### [WORK INSTRUCTION]
Please turn the lines from the start through the line containing "The zebras are striped", inclusive, into a JSON list of strings with one string per line, leaving out blank lines.
====== GIVEN DATA
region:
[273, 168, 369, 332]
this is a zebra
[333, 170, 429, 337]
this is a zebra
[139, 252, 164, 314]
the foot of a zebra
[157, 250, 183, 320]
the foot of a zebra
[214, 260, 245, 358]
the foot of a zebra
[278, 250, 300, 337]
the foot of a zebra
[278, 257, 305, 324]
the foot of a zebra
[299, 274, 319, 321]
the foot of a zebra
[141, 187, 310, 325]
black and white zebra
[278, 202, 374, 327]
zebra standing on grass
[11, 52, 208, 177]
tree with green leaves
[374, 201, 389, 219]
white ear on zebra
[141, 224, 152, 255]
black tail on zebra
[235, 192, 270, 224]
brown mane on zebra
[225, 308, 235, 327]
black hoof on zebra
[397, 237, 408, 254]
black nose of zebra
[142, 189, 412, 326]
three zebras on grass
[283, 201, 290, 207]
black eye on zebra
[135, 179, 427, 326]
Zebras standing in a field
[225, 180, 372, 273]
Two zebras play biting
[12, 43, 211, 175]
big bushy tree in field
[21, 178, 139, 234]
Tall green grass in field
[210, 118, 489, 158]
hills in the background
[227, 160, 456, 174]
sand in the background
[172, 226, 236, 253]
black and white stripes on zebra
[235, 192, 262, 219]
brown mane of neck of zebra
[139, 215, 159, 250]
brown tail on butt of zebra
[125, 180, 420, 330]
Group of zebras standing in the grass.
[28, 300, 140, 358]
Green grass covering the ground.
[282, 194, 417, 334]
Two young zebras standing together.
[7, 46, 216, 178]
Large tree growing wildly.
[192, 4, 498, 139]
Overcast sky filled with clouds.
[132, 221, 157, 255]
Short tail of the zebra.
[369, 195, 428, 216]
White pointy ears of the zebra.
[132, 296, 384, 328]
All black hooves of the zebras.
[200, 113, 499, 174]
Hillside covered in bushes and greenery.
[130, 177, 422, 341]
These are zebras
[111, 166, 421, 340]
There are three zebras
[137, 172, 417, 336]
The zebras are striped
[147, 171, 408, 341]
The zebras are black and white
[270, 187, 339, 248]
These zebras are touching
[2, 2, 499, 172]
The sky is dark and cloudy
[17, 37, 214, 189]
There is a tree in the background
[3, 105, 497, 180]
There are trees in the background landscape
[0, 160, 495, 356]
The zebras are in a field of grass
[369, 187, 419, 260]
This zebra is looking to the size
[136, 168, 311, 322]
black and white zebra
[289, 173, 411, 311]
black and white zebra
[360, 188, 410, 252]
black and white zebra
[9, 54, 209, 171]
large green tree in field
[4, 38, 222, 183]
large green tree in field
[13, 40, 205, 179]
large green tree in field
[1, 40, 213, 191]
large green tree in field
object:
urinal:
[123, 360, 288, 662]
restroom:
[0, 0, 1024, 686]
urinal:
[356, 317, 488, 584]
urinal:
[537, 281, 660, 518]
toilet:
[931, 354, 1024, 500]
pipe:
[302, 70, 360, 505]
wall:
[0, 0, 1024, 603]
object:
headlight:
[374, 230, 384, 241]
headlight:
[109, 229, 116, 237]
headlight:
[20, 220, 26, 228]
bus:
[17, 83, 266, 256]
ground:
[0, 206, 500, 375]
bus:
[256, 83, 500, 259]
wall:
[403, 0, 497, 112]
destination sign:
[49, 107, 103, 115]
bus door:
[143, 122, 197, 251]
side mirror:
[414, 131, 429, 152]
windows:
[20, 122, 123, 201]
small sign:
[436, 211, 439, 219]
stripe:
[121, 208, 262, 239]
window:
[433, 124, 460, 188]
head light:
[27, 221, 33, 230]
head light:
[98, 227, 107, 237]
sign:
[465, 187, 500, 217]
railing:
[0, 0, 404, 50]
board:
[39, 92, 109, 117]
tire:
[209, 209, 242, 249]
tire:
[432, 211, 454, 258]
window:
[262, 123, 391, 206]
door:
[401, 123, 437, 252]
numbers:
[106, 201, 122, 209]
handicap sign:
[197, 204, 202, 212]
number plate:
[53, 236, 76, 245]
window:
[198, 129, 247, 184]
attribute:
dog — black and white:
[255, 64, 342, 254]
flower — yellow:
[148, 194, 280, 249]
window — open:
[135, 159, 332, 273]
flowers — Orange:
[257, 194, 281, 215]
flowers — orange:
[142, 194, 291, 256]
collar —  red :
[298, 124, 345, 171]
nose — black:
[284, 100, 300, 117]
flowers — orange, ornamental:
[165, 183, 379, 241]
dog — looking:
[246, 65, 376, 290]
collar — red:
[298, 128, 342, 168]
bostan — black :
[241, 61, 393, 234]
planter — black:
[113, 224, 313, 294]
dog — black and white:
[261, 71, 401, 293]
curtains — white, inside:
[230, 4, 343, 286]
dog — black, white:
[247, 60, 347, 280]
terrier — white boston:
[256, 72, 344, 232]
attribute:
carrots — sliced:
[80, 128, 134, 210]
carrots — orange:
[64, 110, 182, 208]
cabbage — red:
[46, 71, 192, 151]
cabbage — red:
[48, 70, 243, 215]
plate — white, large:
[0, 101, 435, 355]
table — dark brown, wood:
============
### [ANSWER BOX]
[
  "region:",
  "[273, 168, 369, 332]",
  "this is a zebra",
  "[333, 170, 429, 337]",
  "this is a zebra",
  "[139, 252, 164, 314]",
  "the foot of a zebra",
  "[157, 250, 183, 320]",
  "the foot of a zebra",
  "[214, 260, 245, 358]",
  "the foot of a zebra",
  "[278, 250, 300, 337]",
  "the foot of a zebra",
  "[278, 257, 305, 324]",
  "the foot of a zebra",
  "[299, 274, 319, 321]",
  "the foot of a zebra",
  "[141, 187, 310, 325]",
  "black and white zebra",
  "[278, 202, 374, 327]",
  "zebra standing on grass",
  "[11, 52, 208, 177]",
  "tree with green leaves",
  "[374, 201, 389, 219]",
  "white ear on zebra",
  "[141, 224, 152, 255]",
  "black tail on zebra",
  "[235, 192, 270, 224]",
  "brown mane on zebra",
  "[225, 308, 235, 327]",
  "black hoof on zebra",
  "[397, 237, 408, 254]",
  "black nose of zebra",
  "[142, 189, 412, 326]",
  "three zebras on grass",
  "[283, 201, 290, 207]",
  "black eye on zebra",
  "[135, 179, 427, 326]",
  "Zebras standing in a field",
  "[225, 180, 372, 273]",
  "Two zebras play biting",
  "[12, 43, 211, 175]",
  "big bushy tree in field",
  "[21, 178, 139, 234]",
  "Tall green grass in field",
  "[210, 118, 489, 158]",
  "hills in the background",
  "[227, 160, 456, 174]",
  "sand in the background",
  "[172, 226, 236, 253]",
  "black and white stripes on zebra",
  "[235, 192, 262, 219]",
  "brown mane of neck of zebra",
  "[139, 215, 159, 250]",
  "brown tail on butt of zebra",
  "[125, 180, 420, 330]",
  "Group of zebras standing in the grass.",
  "[28, 300, 140, 358]",
  "Green grass covering the ground.",
  "[282, 194, 417, 334]",
  "Two young zebras standing together.",
  "[7, 46, 216, 178]",
  "Large tree growing wildly.",
  "[192, 4, 498, 139]",
  "Overcast sky filled with clouds.",
  "[132, 221, 157, 255]",
  "Short tail of the zebra.",
  "[369, 195, 428, 216]",
  "White pointy ears of the zebra.",
  "[132, 296, 384, 328]",
  "All black hooves of the zebras.",
  "[200, 113, 499, 174]",
  "Hillside covered in bushes and greenery.",
  "[130, 177, 422, 341]",
  "These are zebras",
  "[111, 166, 421, 340]",
  "There are three zebras",
  "[137, 172, 417, 336]",
  "The zebras are striped"
]